▶ DATA:
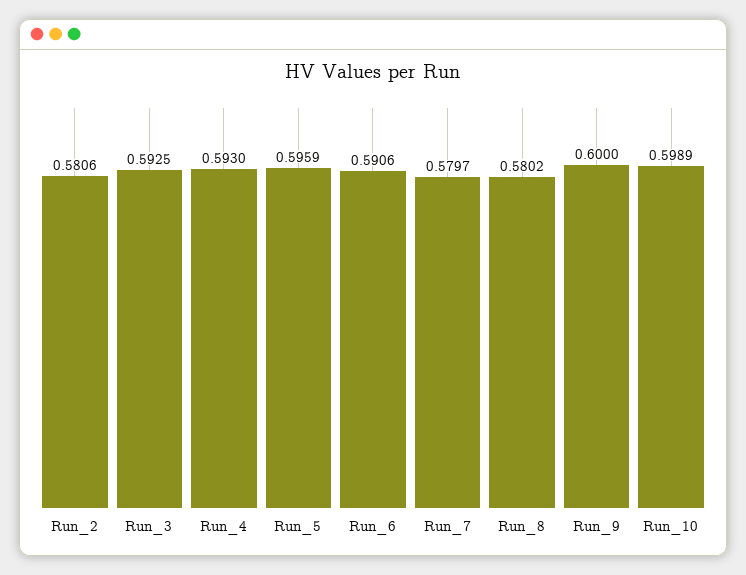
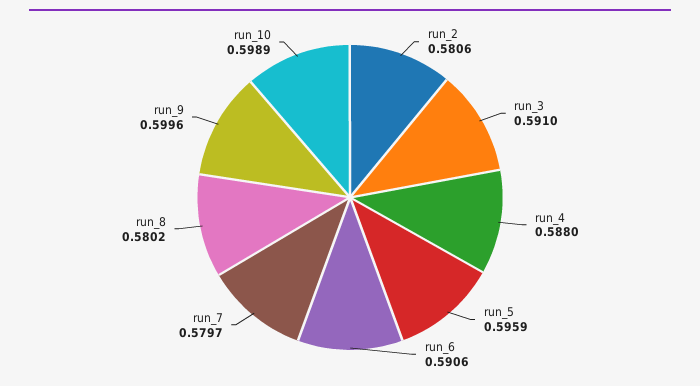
  {
    "Run_2": 0.5806,
-   "Run_3": 0.5925,
+   "Run_3": 0.591,
-   "Run_4": 0.593,
+   "Run_4": 0.588,
    "Run_5": 0.5959,
    "Run_6": 0.5906,
    "Run_7": 0.5797,
    "Run_8": 0.5802,
-   "Run_9": 0.6,
+   "Run_9": 0.5996,
    "Run_10": 0.5989
  }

▶ WHAT YOU HAVE TO DO:
Pictures are to be left out; set down everything else in the records exactly.

▶ WRITTEN ANSWER:
  {
    "Run_2": 0.5806,
-   "Run_3": 0.5925,
+   "Run_3": 0.591,
-   "Run_4": 0.593,
+   "Run_4": 0.588,
    "Run_5": 0.5959,
    "Run_6": 0.5906,
    "Run_7": 0.5797,
    "Run_8": 0.5802,
-   "Run_9": 0.6,
+   "Run_9": 0.5996,
    "Run_10": 0.5989
  }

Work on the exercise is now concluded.